In conclusion, the research work of Professor Britt-Marie Wilén  and her colleagues shows, with precise evidence, that biodeterioration in subsea tunnels is fundamentally distinct from traditional corrosion mechanisms observed in sewers and urban systems. Rather than depending on sulfur-reducing bacteria and high organic loads, the Oslofjord tunnel’s decay was driven by oxygen-fueled microbial metabolisms, using nitrogen, sulfur, iron, and manganese as biochemical levers to acidify the concrete’s surface and quietly unravel its internal strength. This discovery challenges long-standing assumptions about where and how microbial threats manifest in marine infrastructure.

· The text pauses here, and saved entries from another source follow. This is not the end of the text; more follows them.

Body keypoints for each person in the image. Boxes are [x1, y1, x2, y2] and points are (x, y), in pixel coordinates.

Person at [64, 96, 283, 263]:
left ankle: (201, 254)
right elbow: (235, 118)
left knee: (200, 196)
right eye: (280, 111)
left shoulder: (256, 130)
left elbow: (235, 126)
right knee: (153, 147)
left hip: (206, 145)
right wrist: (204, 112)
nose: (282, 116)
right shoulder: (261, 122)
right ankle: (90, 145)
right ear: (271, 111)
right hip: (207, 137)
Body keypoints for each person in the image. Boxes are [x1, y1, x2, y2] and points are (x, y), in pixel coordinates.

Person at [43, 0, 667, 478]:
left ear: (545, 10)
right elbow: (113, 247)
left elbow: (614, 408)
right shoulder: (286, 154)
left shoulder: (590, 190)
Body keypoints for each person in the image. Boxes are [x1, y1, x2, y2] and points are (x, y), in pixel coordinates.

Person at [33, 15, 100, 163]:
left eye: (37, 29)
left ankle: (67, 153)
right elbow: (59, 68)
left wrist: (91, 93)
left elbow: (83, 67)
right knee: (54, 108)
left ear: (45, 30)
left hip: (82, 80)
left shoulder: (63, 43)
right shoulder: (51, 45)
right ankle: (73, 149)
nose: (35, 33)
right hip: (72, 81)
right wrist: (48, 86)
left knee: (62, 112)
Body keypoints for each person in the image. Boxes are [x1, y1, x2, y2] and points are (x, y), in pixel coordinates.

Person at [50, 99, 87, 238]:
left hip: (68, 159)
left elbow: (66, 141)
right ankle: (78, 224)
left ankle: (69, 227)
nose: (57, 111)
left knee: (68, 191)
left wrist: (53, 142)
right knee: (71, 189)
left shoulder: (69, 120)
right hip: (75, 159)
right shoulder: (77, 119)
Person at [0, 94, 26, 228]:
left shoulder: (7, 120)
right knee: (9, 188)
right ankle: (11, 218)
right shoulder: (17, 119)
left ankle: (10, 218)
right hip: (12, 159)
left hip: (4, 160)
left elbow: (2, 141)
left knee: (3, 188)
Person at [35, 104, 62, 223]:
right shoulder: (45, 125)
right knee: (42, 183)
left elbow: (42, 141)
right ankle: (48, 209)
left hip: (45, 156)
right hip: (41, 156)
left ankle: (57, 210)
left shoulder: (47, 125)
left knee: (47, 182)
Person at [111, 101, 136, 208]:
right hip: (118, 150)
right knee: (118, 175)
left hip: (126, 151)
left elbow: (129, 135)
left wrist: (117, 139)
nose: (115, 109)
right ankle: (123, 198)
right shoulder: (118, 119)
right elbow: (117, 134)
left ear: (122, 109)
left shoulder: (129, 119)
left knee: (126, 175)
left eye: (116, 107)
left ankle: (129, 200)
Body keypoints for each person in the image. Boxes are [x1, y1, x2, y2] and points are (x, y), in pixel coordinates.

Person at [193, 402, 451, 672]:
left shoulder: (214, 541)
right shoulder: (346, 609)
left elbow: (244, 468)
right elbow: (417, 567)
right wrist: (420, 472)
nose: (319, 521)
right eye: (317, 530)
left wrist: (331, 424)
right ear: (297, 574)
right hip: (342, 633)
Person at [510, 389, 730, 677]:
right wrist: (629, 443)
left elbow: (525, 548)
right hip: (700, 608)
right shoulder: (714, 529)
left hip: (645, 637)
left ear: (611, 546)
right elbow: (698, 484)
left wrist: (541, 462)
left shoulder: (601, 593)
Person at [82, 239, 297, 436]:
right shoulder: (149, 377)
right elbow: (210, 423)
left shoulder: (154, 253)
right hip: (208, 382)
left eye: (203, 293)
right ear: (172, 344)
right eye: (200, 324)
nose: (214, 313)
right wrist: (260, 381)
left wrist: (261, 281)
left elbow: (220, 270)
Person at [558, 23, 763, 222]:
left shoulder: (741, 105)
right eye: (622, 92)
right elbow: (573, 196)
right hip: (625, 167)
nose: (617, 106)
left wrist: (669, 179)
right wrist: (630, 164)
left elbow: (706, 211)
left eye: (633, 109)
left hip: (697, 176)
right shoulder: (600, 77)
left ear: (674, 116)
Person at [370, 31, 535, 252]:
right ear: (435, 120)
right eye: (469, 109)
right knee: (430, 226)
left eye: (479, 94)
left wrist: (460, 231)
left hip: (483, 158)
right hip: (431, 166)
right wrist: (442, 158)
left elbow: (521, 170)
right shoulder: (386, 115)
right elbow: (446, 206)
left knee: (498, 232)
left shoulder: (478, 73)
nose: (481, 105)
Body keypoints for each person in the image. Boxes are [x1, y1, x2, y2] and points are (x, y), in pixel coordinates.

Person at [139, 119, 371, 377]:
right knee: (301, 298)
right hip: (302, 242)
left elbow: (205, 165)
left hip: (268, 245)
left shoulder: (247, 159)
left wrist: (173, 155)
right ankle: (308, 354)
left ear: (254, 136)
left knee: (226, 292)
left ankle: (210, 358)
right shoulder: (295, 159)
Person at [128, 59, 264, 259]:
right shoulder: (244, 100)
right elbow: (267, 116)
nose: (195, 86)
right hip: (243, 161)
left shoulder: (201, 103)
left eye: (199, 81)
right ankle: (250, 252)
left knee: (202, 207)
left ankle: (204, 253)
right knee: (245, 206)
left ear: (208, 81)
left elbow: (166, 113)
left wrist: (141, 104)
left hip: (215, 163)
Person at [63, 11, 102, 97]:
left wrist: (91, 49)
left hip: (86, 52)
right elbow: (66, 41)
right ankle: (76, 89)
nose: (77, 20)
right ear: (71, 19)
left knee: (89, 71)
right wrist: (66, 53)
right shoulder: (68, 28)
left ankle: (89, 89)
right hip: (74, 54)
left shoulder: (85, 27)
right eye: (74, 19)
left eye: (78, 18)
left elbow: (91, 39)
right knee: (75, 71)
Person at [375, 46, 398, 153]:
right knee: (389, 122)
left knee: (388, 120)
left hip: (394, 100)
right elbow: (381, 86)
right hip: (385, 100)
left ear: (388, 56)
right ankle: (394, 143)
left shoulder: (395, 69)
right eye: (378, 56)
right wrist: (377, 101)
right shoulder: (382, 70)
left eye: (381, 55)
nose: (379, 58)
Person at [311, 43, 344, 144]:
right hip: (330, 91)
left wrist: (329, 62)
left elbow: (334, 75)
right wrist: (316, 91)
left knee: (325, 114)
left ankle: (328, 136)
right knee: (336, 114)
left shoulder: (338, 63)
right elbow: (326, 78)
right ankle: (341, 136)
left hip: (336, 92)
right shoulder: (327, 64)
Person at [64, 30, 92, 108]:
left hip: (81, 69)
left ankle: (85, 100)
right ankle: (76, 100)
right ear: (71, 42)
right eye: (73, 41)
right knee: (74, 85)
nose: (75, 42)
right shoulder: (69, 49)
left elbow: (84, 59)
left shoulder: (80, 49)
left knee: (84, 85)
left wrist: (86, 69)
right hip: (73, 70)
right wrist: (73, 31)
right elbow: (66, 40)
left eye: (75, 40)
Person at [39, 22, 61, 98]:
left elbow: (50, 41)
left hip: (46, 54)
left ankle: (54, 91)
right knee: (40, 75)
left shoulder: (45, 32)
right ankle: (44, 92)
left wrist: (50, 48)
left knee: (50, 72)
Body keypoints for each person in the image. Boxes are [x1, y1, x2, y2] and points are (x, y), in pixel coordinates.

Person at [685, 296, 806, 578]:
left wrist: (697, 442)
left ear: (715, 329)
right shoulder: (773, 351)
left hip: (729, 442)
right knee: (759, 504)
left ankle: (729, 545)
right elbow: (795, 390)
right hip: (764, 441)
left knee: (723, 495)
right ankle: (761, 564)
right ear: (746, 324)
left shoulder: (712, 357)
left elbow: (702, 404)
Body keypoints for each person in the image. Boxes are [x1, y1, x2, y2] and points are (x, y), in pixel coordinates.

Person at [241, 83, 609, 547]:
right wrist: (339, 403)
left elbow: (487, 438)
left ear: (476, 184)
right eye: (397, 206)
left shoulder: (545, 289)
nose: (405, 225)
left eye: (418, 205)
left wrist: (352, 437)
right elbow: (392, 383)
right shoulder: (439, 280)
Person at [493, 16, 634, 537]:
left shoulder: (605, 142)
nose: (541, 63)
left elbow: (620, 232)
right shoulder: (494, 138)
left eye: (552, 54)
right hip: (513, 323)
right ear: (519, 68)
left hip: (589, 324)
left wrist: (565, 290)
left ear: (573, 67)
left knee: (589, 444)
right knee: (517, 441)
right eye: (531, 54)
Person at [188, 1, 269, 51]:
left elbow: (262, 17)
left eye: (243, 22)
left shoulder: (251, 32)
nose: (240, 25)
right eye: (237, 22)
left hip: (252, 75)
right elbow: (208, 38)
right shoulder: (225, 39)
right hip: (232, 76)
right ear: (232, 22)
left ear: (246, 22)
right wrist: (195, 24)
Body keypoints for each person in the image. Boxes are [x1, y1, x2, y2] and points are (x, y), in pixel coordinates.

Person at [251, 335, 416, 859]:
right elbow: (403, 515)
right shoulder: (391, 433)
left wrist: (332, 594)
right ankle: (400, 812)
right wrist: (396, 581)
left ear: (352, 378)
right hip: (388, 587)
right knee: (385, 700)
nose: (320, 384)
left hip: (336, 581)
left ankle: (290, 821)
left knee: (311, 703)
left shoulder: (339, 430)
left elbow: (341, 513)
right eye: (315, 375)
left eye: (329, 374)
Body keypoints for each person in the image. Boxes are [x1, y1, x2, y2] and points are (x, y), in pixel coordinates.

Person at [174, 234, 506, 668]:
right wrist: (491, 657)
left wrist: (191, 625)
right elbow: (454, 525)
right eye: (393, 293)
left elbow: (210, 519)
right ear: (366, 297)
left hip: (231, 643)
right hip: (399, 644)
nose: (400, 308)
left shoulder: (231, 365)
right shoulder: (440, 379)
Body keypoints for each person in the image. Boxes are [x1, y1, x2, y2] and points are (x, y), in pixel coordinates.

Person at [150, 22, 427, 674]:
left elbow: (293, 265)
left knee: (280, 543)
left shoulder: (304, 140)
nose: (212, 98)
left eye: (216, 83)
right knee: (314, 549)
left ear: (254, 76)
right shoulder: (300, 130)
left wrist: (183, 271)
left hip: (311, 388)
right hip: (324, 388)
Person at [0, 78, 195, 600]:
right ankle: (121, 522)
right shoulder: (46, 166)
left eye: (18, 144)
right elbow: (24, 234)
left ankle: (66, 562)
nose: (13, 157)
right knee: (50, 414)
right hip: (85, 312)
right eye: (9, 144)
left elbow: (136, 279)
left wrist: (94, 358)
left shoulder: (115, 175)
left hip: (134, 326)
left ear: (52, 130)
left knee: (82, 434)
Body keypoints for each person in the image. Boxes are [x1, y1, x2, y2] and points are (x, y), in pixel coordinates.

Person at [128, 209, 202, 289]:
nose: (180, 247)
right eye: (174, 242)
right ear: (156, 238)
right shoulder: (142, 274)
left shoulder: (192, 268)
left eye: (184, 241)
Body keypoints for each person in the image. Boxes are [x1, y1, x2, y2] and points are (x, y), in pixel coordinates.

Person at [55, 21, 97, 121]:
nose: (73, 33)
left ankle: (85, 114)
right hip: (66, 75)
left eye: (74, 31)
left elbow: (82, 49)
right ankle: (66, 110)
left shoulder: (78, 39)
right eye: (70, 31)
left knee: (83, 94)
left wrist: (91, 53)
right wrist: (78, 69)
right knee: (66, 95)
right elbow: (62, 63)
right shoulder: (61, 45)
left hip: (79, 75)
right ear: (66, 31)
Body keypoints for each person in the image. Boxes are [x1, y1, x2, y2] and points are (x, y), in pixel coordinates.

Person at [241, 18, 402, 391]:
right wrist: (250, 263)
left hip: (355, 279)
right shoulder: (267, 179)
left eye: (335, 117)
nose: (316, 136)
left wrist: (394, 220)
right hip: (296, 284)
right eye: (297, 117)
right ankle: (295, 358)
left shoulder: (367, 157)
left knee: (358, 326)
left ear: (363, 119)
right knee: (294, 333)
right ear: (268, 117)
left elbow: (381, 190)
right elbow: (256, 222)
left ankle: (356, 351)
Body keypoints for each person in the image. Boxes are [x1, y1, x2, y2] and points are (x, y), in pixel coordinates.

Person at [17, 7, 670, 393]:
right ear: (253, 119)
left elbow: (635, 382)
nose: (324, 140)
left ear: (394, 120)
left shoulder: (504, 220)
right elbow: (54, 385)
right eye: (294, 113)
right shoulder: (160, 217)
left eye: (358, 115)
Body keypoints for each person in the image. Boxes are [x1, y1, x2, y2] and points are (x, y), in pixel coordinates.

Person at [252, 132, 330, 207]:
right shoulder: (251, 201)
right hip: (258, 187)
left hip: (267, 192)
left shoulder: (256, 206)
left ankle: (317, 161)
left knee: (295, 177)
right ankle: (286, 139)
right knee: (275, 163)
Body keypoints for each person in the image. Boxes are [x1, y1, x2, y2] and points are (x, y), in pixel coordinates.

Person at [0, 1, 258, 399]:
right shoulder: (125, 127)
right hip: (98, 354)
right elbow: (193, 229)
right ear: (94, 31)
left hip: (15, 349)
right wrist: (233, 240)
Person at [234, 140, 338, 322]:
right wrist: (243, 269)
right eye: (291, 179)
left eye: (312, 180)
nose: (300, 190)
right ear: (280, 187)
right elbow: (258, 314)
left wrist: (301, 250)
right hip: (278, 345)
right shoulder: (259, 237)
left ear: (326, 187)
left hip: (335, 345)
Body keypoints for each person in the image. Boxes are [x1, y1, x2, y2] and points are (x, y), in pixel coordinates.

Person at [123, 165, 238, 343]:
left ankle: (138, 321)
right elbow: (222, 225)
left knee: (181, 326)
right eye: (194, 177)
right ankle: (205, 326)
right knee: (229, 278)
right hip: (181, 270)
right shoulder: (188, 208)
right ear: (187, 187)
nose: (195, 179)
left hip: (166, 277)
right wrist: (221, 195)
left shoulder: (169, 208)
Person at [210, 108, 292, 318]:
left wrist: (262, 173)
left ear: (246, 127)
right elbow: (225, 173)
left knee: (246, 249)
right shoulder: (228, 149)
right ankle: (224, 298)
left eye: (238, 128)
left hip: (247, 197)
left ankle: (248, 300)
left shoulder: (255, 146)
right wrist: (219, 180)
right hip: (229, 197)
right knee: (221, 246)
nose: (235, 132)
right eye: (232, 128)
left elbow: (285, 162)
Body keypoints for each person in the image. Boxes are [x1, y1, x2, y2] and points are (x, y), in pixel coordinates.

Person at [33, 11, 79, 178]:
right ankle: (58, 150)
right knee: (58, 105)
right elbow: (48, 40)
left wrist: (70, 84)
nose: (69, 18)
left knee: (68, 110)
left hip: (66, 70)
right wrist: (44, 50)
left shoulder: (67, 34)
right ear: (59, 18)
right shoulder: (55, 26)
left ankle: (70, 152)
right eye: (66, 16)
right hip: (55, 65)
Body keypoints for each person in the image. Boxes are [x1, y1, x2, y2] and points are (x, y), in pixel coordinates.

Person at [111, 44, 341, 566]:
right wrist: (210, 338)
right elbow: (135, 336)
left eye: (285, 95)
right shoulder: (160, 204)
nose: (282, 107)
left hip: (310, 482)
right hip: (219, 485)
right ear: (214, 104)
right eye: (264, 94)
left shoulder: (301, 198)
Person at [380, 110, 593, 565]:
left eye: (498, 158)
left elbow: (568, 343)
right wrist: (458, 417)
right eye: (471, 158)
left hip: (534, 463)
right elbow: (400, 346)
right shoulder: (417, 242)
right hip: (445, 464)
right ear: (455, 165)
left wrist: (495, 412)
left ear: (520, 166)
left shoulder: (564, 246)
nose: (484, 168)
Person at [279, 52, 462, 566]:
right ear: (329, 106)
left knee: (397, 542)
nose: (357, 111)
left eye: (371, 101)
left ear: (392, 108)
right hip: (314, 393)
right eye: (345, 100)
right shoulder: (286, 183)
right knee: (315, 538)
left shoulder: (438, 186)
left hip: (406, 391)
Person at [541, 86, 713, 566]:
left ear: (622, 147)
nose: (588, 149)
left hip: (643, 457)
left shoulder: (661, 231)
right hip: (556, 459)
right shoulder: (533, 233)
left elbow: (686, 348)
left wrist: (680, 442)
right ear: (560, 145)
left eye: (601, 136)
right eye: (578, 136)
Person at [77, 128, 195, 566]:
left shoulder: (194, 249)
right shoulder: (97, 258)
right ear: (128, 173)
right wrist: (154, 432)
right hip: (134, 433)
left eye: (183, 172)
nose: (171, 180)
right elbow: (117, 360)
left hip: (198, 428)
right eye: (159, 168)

The implications are far-reaching. Engineers and infrastructure managers can no longer rely solely on traditional models of concrete durability that overlook biological factors. Designs for sprayed concrete linings, particularly in saline, oxygen-rich environments, must now consider microbial colonization as a primary risk factor. Moreover, strategies to protect vital structures must expand beyond chemical additives and stronger concrete mixes to include microbial monitoring and perhaps even biofilm-resistant surface treatments. This study also opens new avenues for research into novel microbial communities that thrive in extreme engineered environments, revealing both a threat and a potential resource for future biotechnological innovations. By capturing the evolutionary dynamics of biofilm communities over time, the study underscores the critical importance of long-term monitoring, not merely at a structural level, but at the microbial level. Small shifts in microbial composition or water flow can dramatically alter the rate of biodeterioration, suggesting that early detection of biofilm changes could serve as a predictive tool for infrastructure maintenance. Fundamentally, the work transforms the perception of sprayed concrete in subsea tunnels from inert material to a dynamic interface where biology and engineering collide—with consequences that unfold over years but can ultimately threaten the stability of critical transportation arteries.